I’m just sharing about mistakes I’ve made. Maybe you can relate, or maybe this will help prevent you from making the same ones!
It’s never good to go to our best friend or family to tattle when fighting with our spouse. It’s our human tendency, when we feel we’ve been wronged, to want someone to side with us. But the problem is when we’ve forgiven and moved on, typically our family and/or friends haven’t. So unless it’s an abusive situation that puts us in danger, it’s best to work through it without involving others.
A good fight is healthy every now and then. I know, that sounds bad. What I mean is, it’s better to confront issues head on! Putting feelings out there rather than suppressing them can prevent bigger problems later. It’s been my experience that the longer pressure builds, the bigger the explosion when it finally breaks. Besides, the best thing about “fighting” is– you guessed it– making up!
We don’t always have to know everything! There have been times I’ve insisted on knowing. That knowledge got me in trouble. The details haunted my thoughts and caused me to make unnecessary assumptions about the issue, situation, or people involved. It’s simply not always best to know everything.
With that said, it’s not always necessary to share everything either. With other people, some things are better filtered and left unsaid. Then with our spouses, we should be an open book. They really should know everything there is to know about us.
It’s unhealthy to argue in front of our children. Once a few years ago, my children were about 4 and 5 years old. My husband and I started arguing over dinner. Tempers got away from us and before we knew it, we were tossing salad–and I don’t mean in a bowl. Salad, bowls included, flew across the room. I guess it’s unnecessary to share who threw theirs first, but my point is, my children never forgot it. They still mention it from time to time. I vowed that day that would never happen again– the throwing or the arguing– in front of our kids. The result has been pausing in their presence, then later discussing things behind closed doors in a more civilized manner!

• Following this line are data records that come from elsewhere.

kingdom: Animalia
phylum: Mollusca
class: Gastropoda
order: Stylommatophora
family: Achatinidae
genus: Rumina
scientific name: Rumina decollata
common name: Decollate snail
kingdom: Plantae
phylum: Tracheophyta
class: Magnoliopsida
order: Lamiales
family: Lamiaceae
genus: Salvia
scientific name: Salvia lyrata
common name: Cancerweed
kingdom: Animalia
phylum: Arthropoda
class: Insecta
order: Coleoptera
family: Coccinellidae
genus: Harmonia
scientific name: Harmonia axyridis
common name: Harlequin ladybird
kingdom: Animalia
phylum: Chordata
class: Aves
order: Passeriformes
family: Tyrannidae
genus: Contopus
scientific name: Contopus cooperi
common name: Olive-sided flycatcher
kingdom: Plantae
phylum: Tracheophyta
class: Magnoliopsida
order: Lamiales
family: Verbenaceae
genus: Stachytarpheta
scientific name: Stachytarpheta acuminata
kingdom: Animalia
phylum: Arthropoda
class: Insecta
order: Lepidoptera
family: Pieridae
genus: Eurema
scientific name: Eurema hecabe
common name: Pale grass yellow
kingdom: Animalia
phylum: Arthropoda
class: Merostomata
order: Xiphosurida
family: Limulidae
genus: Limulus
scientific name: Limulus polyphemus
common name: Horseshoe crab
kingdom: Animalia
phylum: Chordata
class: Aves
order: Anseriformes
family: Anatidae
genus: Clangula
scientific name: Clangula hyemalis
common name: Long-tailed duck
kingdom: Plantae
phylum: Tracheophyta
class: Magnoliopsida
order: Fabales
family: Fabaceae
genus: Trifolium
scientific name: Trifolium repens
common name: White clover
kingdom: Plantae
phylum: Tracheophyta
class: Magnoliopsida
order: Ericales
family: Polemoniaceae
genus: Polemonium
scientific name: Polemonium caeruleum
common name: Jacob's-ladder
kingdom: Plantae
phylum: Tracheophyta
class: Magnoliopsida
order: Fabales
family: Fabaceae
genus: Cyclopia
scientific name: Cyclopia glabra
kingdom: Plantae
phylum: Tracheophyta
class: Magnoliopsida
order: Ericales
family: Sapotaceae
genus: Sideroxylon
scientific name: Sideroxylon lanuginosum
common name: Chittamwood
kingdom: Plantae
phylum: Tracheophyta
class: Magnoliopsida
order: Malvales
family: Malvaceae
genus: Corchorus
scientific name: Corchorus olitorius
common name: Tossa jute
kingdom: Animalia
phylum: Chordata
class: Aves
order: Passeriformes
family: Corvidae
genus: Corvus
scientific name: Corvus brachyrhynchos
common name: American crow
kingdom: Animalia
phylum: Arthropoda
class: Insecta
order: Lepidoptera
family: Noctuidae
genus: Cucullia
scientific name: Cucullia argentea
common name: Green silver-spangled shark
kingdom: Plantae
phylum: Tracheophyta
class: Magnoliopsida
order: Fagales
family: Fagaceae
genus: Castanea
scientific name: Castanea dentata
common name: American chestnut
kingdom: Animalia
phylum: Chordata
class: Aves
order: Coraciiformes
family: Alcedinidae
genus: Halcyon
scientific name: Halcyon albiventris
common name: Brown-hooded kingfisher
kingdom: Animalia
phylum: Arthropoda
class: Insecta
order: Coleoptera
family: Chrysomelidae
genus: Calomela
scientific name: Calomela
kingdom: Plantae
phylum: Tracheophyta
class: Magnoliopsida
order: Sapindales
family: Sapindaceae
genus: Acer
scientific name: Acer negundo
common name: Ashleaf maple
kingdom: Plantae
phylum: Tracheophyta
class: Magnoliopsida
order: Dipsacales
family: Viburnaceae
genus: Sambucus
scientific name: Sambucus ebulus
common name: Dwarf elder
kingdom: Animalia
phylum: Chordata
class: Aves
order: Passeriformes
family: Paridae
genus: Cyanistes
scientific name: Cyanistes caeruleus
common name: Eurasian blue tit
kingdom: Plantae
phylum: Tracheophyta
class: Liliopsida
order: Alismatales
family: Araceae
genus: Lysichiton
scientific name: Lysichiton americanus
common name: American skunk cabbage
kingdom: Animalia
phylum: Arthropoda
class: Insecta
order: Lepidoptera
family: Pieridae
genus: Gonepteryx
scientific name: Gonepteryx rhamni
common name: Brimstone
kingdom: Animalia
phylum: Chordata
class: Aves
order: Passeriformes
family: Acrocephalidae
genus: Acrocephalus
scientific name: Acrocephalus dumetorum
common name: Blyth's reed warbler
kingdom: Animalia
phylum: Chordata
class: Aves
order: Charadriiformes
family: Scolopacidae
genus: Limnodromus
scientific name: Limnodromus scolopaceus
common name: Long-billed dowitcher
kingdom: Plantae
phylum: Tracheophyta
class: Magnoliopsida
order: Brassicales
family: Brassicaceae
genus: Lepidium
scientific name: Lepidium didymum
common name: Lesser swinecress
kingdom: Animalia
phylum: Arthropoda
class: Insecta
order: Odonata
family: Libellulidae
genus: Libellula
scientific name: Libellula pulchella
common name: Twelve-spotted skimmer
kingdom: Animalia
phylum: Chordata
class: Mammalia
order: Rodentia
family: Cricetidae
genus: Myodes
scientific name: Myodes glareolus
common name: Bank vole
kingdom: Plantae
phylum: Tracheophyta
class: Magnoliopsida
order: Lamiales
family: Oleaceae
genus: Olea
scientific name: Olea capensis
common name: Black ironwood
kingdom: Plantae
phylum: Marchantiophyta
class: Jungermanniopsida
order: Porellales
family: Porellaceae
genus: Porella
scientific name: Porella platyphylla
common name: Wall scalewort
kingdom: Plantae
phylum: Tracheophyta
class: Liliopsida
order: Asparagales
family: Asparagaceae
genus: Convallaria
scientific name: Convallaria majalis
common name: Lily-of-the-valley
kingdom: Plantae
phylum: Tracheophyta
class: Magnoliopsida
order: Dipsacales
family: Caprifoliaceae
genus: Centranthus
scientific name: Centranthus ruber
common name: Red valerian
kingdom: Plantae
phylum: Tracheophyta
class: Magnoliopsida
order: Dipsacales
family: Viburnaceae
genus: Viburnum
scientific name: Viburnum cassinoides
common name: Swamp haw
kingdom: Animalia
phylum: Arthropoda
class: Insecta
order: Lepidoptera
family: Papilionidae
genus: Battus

We should never put a friendship before our marriage relationship. I’ve done this, and it eventually caused issues in my marriage. Maybe that’s another blog for another day. But, we should value our marriage by prioritizing quality time and confiding in our spouse more than we would a friend.
Insecurity isn’t attractive. Insecure women tend to overreact and nag, and both drive men crazy (and not in a good way). Remember, if you’re husband chose to marry you, it’s because he wanted you. He loves you. Besides, we should never depend on our spouse for our security anyway. That’s something that can only come from our relationship with God. And God-confidence is definitely attractive!
“A wife of noble character who can find? She is worth far more than rubies. Her husband has full confidence in her and lacks nothing of value. She brings him good, not harm, all the days of her life./ She is clothed with strength and dignity (confidence); she can laugh at the days to come. She speaks with wisdom, and faithful instruction is on her tongue./ Her children arise and call her blessed; her husband also, and he praises her…” Proverbs 31:10-12, 25-26, 28
Is there anything you’ve learned the hard way?